Some creeps at the festival started talking to me, so I told them I was going change my tampon. Worked like a charm.
Where'd you guys get the alcohol from?
Oh. Some homeless guy we picked up from I-70. He bought us $400 worth of alcohol in exchange for a shower.
...... wtf.
No fucking idea. Just paid for my chipotle in chocolate coins, though. Either there is a huge language barrier happening here, or my big boobs are finally paying off.
Easy Mac is falling out of my sweatshirt as I'm walking down the street.
Your car is in front of my house. Keys are in the mailbox. There is a fire hydrant in your trunk. Happy Birthday
Ok, it's starting to sound like someone's out there trying to learn to play the trombone while breaking kitchenware.

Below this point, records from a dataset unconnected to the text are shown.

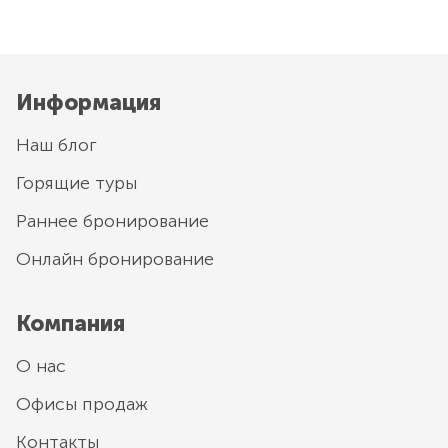
Информация
Наш блог
Горящие туры
Раннее бронирование
Онлайн бронирование
Компания
О нас
Офисы продаж
Контакты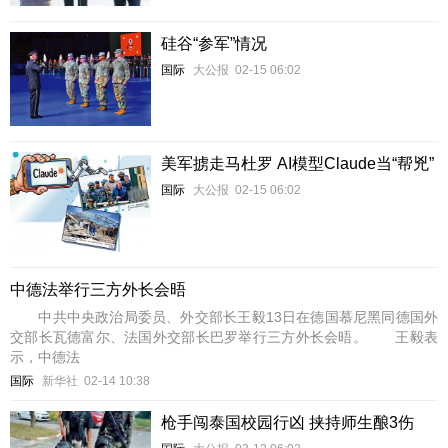
硅谷“参军”情况
国际
大公报
02-15 06:02
美军掳走马杜罗 AI模型Claude当“帮兇”
国际
大公报
02-15 06:02
中德法举行三方外长会晤
中共中央政治局委员、外交部长王毅13日在德国慕尼黑同德国外
交部长瓦德富尔、法国外交部长巴罗举行三方外长会晤。 王毅表
示，中德法
国际
新华社
02-14 10:38
枪手闯泰国校园行凶 挟持师生酿3伤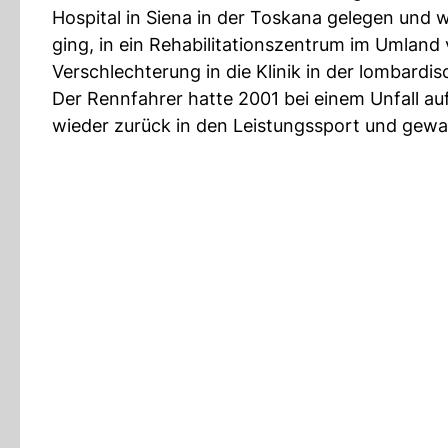
Hospital in Siena in der Toskana gelegen und 
ging, in ein Rehabilitationszentrum im Umland
Verschlechterung in die Klinik in der lombard
Der Rennfahrer hatte 2001 bei einem Unfall au
wieder zurück in den Leistungssport und gewa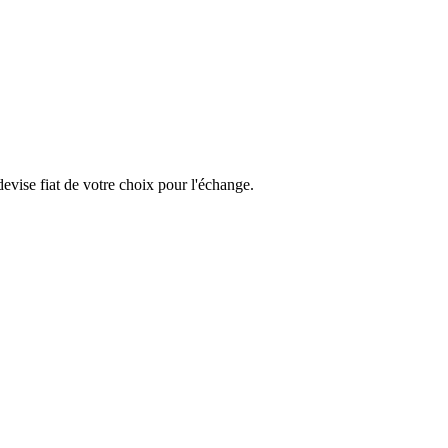
vise fiat de votre choix pour l'échange.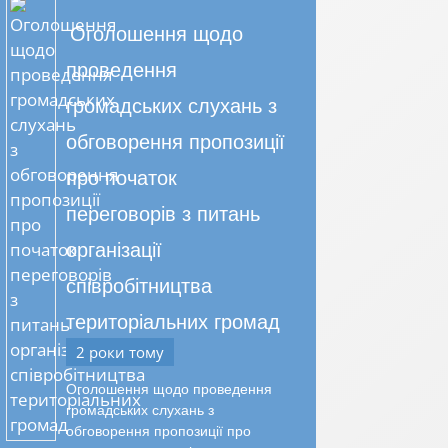
Оголошення щодо
проведення
громадських слухань з
обговорення пропозиції
про початок
переговорів з питань
організації
співробітництва
територіальних громад
2 роки тому
Оголошення щодо проведення
громадських слухань з
обговорення пропозиції про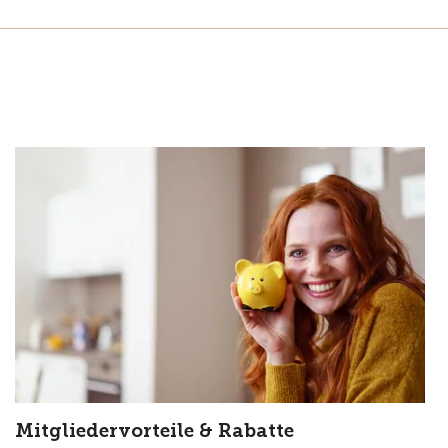
Mitgliedervorteile & Rabatte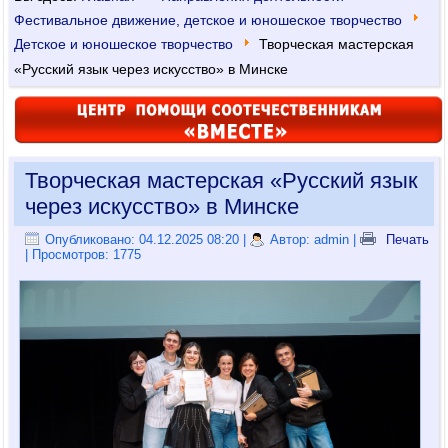
Фестивальное движение, детское и юношеское творчество
Детское и юношеское творчество
Творческая мастерская
«Русский язык через искусство» в Минске
Творческая мастерская «Русский язык
через искусство» в Минске
Опубликовано: 04.12.2025 08:20
|
Автор: admin
|
Печать
| Просмотров: 1775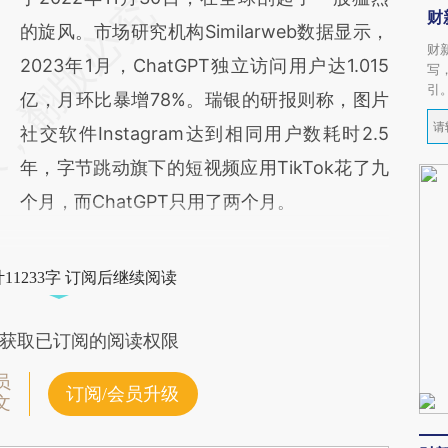
财
的旋风。市场研究机构Similarweb数据显示，
财
2023年1月，ChatGPT独立访问用户达1.015
写
引
亿，月环比暴增78%。瑞银的研报则称，图片
社交软件Instagram达到相同用户数耗时2.5
年，字节跳动旗下的短视频应用TikTok花了九
个月，而ChatGPT只用了两个月。
11233字 订阅后继续阅读
获取已订阅的阅读权限
员
订阅/会员升级
文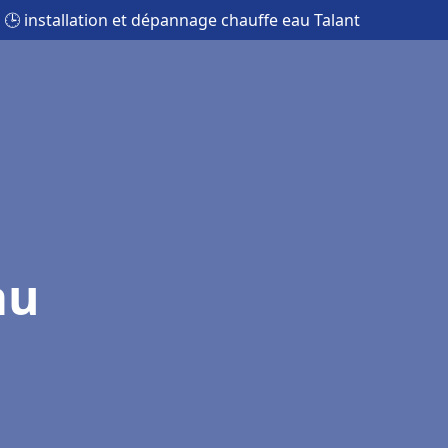
🕒 installation et dépannage chauffe eau Talant
au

I am in a hotel room with 10 people. John is in bed eating an industrial sized pan of mashed potatoes. I think a non insignificant number of people saw my nipples.
Yeah..I guess you know your hair looks like shit when TSA asks to inspect it
we could do so many fantastic illegal things together. sexually and otherwise.
My uterus is doing all sorts of karate moves to break free of my body.
I woke up with a dread of barbecue sauce in my hair. Drunk munchies makes me a disgusting person.
Congrats on graduating and I'm in a cab and need someone to helps keeping me up, do you mind
I'm beginning a new chapter of my life in which our fridge will always be stocked with jello shots. I'm excited to embark down this road to fruity, semi-solid alcoholism.
Mike's not allowed to drink vodka anymore. He couldn't get his temporary tattoos (stickers) to stick so he super glued them on.